Diana "Spaghetto" Manfredi (born 1983 in Milan, Italy) is an Italian director, journalist, editor and animator. She is better known by the name Spaghetto.

==Early life and education==
Her father is the Italian writer, singer and actor Gianfranco Manfredi. She started as a filmmaker in the late 1990s filming punk shows and editing skateboarding videos. After earning her BA in video art and History of art at Brera Academy, in 2001 she directed her first documentary Skaterz which sold out theaters in Milan and won the Human Landscape grant. She then moved to Barcelona, Spain where in 2002 she earned her master's degree in Direction of Documentaries and co-directed the feature-length documentary Entrada de Servicio.

==Career==
In 2003 she traveled to South Africa to produce and direct her third documentary District Six – Time To Return Home, which was released in 2005 and was invited to many film festivals across Europe and the US. After directing a few commercials for MTV and taking part to The Urban Edge Show, the first big European comprehensive street art exhibition, in 2006 she moved to San Francisco where she worked on many projects, directed two TV shows for Bonsai TV and won the Audience Award at the 7 Day Film Festival with the short film Talking to Mister Wall. In 2010 she started her own production company Spaghetto Productions, and in 2011 she moved to Los Angeles where she made a name for herself as a music video director. She has directed music videos for Dillon Francis, Brooke Candy, Casey Veggies, AraabMuzik, Cerebral Ballzy, and many more. In her videos she often uses a style of animation called rotoscoping.
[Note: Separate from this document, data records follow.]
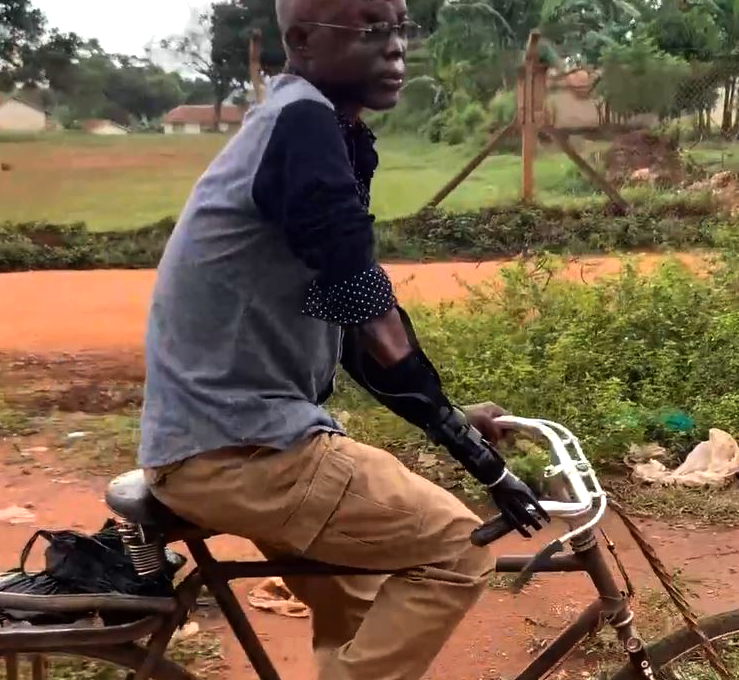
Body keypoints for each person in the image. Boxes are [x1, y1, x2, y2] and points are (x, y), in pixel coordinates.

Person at [138, 0, 546, 678]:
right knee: (460, 546)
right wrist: (478, 460)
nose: (395, 48)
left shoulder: (314, 125)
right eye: (370, 28)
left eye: (399, 27)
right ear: (302, 39)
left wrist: (445, 416)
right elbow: (365, 305)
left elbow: (350, 318)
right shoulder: (300, 125)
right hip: (243, 446)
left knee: (353, 607)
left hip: (232, 440)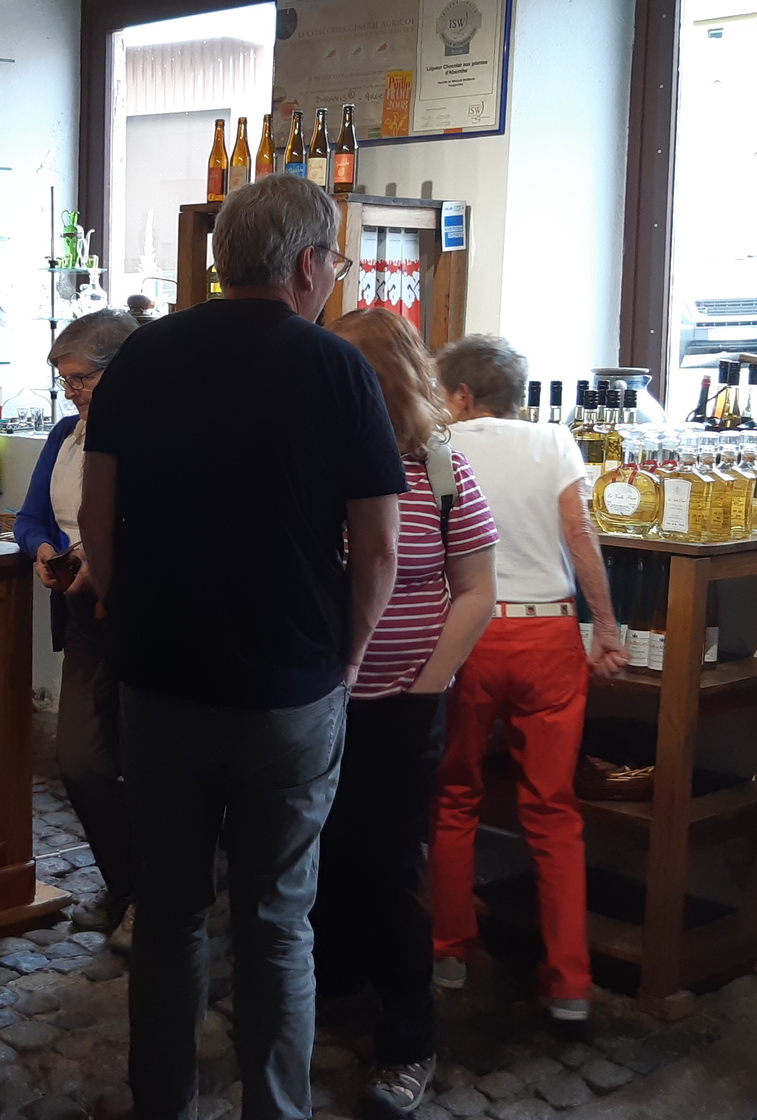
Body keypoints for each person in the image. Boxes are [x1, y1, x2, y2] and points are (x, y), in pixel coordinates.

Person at [79, 173, 407, 1120]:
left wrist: (130, 614)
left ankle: (163, 1104)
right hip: (290, 686)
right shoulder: (338, 369)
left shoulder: (141, 358)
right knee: (276, 923)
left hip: (161, 679)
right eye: (333, 261)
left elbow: (97, 518)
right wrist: (348, 660)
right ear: (304, 265)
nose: (333, 278)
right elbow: (378, 548)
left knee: (170, 913)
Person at [310, 308, 498, 1118]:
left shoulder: (440, 469)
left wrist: (426, 685)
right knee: (323, 854)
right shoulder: (316, 460)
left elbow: (477, 589)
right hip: (316, 702)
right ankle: (335, 985)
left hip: (400, 705)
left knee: (388, 869)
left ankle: (408, 1039)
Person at [428, 335, 626, 1024]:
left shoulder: (440, 445)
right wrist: (605, 626)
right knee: (553, 809)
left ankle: (450, 950)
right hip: (548, 635)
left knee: (455, 796)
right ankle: (569, 982)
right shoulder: (554, 442)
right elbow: (580, 537)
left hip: (471, 632)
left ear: (461, 395)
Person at [14, 307, 141, 951]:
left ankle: (149, 898)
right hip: (83, 616)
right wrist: (42, 549)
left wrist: (103, 555)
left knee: (146, 764)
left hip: (139, 617)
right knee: (81, 761)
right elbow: (29, 517)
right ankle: (126, 882)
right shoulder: (66, 434)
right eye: (65, 380)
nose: (72, 393)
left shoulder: (154, 434)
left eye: (82, 378)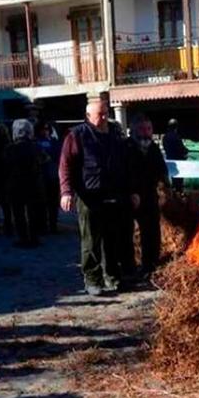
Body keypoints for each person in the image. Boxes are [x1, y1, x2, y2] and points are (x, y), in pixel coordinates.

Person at [59, 101, 139, 296]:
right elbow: (65, 165)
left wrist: (132, 191)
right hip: (89, 197)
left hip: (115, 195)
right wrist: (66, 191)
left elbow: (127, 165)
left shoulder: (116, 134)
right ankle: (92, 280)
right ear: (88, 116)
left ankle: (112, 276)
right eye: (99, 114)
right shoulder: (77, 135)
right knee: (91, 241)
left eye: (105, 113)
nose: (103, 118)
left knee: (113, 239)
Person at [124, 114, 169, 277]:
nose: (147, 132)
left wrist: (165, 186)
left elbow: (162, 170)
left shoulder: (154, 148)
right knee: (128, 233)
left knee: (152, 231)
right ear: (134, 130)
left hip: (150, 195)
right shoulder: (126, 147)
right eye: (143, 129)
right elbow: (123, 173)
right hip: (130, 197)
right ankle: (129, 268)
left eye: (149, 129)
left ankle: (151, 265)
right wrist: (131, 192)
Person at [3, 119, 46, 248]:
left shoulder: (10, 148)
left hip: (16, 184)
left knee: (18, 213)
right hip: (33, 184)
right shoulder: (35, 146)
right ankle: (34, 237)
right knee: (33, 212)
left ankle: (23, 237)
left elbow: (5, 167)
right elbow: (44, 160)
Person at [35, 120, 62, 234]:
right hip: (42, 175)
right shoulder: (36, 142)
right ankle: (43, 225)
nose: (45, 131)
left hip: (53, 175)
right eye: (43, 129)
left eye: (47, 129)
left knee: (53, 202)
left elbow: (59, 154)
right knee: (42, 202)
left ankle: (53, 224)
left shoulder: (55, 141)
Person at [162, 118, 189, 192]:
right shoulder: (177, 137)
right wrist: (186, 151)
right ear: (176, 127)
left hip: (170, 161)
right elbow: (182, 149)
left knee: (173, 181)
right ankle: (179, 196)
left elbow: (165, 148)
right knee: (179, 183)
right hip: (178, 163)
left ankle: (174, 195)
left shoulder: (165, 137)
In 2011 she directed the short film Face-off featuring photographer Estevan Oriol that was premiered during the exhibition Art in the Streets at MOCA. She has worked with many labels and brands and her work has been featured in many international publications including Rolling Stone, Vanity Fair, Complex, VICE, Hypebeast, Beatport, MTV, Frank 151, Marie Claire, and many more. Her latest film is a documentary about twerking called #Twerkumentary that premiered at the Wiltern Theatre in Los Angeles on 10 June 2016. The film features among others Too Short, E-40, Big Freedia, Diplo, Kreayshawn, George Clinton, Khia and DJ Jubilee.